● What the task asks
Make an exact copy of the records that follow, with each picture omitted.
━━━ Listed records ━━━
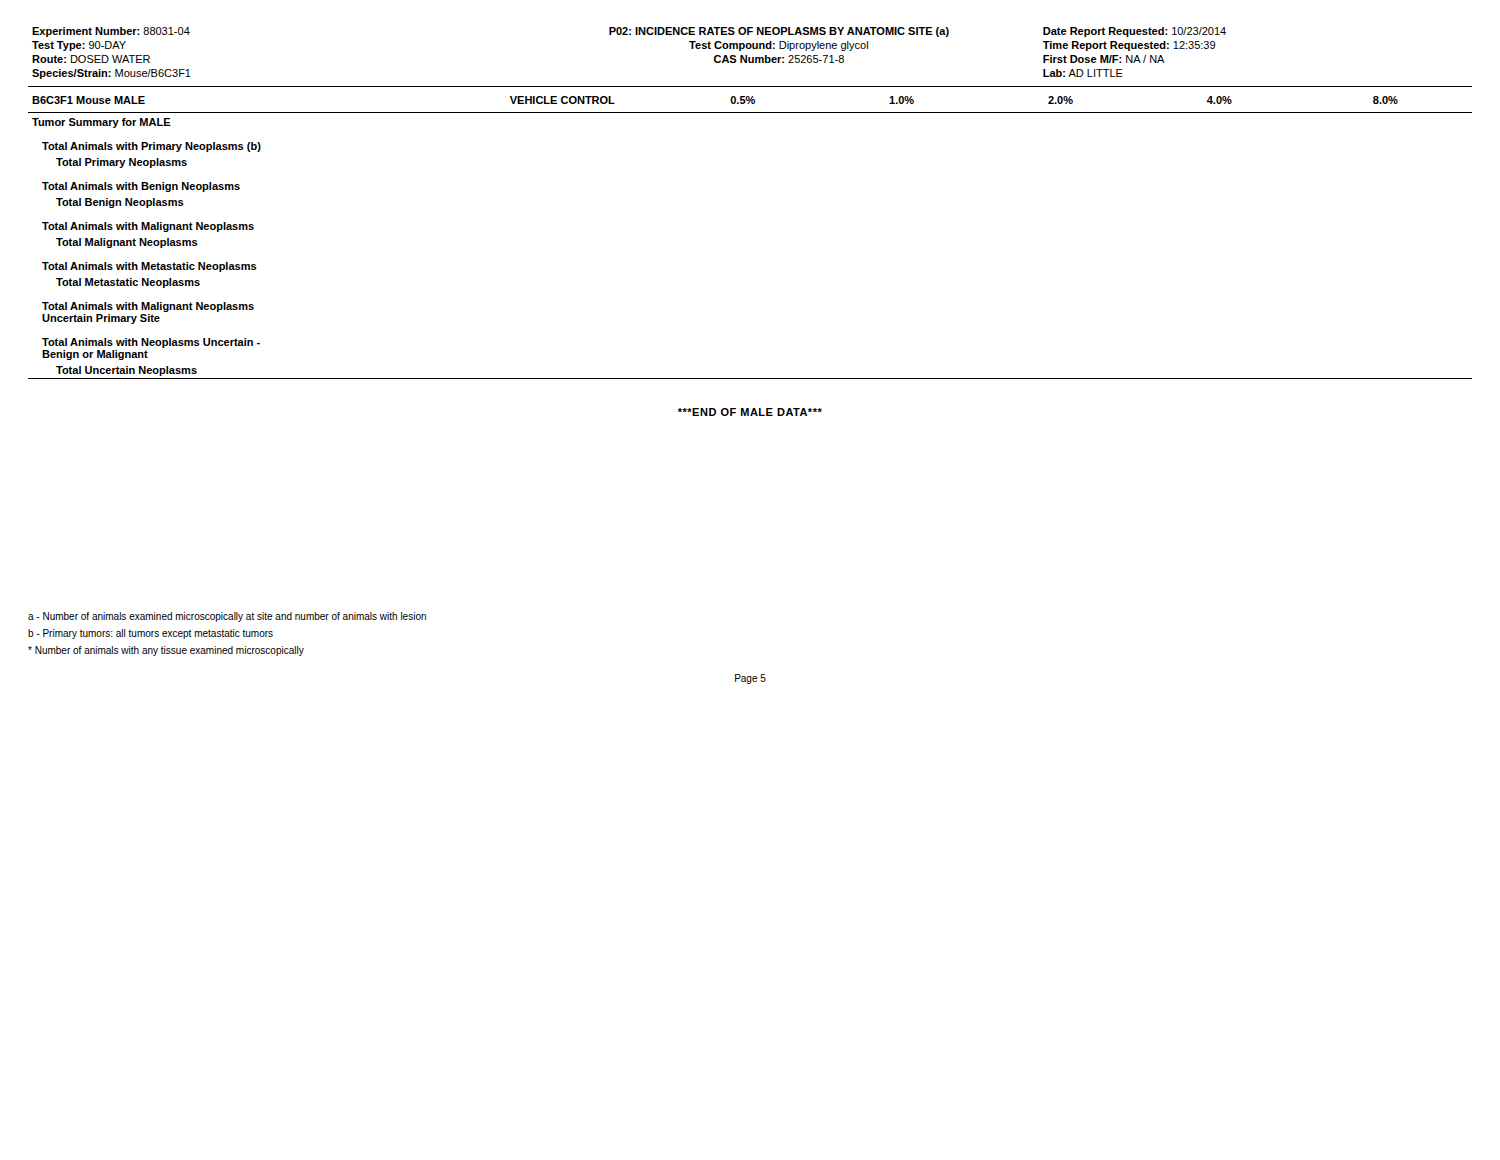| Experiment Number: 88031-04 | P02: INCIDENCE RATES OF NEOPLASMS BY ANATOMIC SITE (a) | Date Report Requested: 10/23/2014 |
| Test Type: 90-DAY | Test Compound: Dipropylene glycol | Time Report Requested: 12:35:39 |
| Route: DOSED WATER | CAS Number: 25265-71-8 | First Dose M/F: NA / NA |
| Species/Strain: Mouse/B6C3F1 | | Lab: AD LITTLE |
| B6C3F1 Mouse MALE | VEHICLE CONTROL | 0.5% | 1.0% | 2.0% | 4.0% | 8.0% |
| Tumor Summary for MALE | | | | | | |
| Total Animals with Primary Neoplasms (b) | | | | | | |
| Total Primary Neoplasms | | | | | | |
| Total Animals with Benign Neoplasms | | | | | | |
| Total Benign Neoplasms | | | | | | |
| Total Animals with Malignant Neoplasms | | | | | | |
| Total Malignant Neoplasms | | | | | | |
| Total Animals with Metastatic Neoplasms | | | | | | |
| Total Metastatic Neoplasms | | | | | | |
| Total Animals with Malignant Neoplasms Uncertain Primary Site | | | | | | |
| Total Animals with Neoplasms Uncertain - Benign or Malignant | | | | | | |
| Total Uncertain Neoplasms | | | | | | |
***END OF MALE DATA***
a - Number of animals examined microscopically at site and number of animals with lesion
b - Primary tumors: all tumors except metastatic tumors
* Number of animals with any tissue examined microscopically
Page 5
━━━
● Completed exercise
| Experiment Number: 88031-04 | P02: INCIDENCE RATES OF NEOPLASMS BY ANATOMIC SITE (a) | Date Report Requested: 10/23/2014 |
| Test Type: 90-DAY | Test Compound: Dipropylene glycol | Time Report Requested: 12:35:39 |
| Route: DOSED WATER | CAS Number: 25265-71-8 | First Dose M/F: NA / NA |
| Species/Strain: Mouse/B6C3F1 | | Lab: AD LITTLE |
| B6C3F1 Mouse MALE | VEHICLE CONTROL | 0.5% | 1.0% | 2.0% | 4.0% | 8.0% |
| Tumor Summary for MALE | | | | | | |
| Total Animals with Primary Neoplasms (b) | | | | | | |
| Total Primary Neoplasms | | | | | | |
| Total Animals with Benign Neoplasms | | | | | | |
| Total Benign Neoplasms | | | | | | |
| Total Animals with Malignant Neoplasms | | | | | | |
| Total Malignant Neoplasms | | | | | | |
| Total Animals with Metastatic Neoplasms | | | | | | |
| Total Metastatic Neoplasms | | | | | | |
| Total Animals with Malignant Neoplasms Uncertain Primary Site | | | | | | |
| Total Animals with Neoplasms Uncertain - Benign or Malignant | | | | | | |
| Total Uncertain Neoplasms | | | | | | |
***END OF MALE DATA***
a - Number of animals examined microscopically at site and number of animals with lesion
b - Primary tumors: all tumors except metastatic tumors
* Number of animals with any tissue examined microscopically
Page 5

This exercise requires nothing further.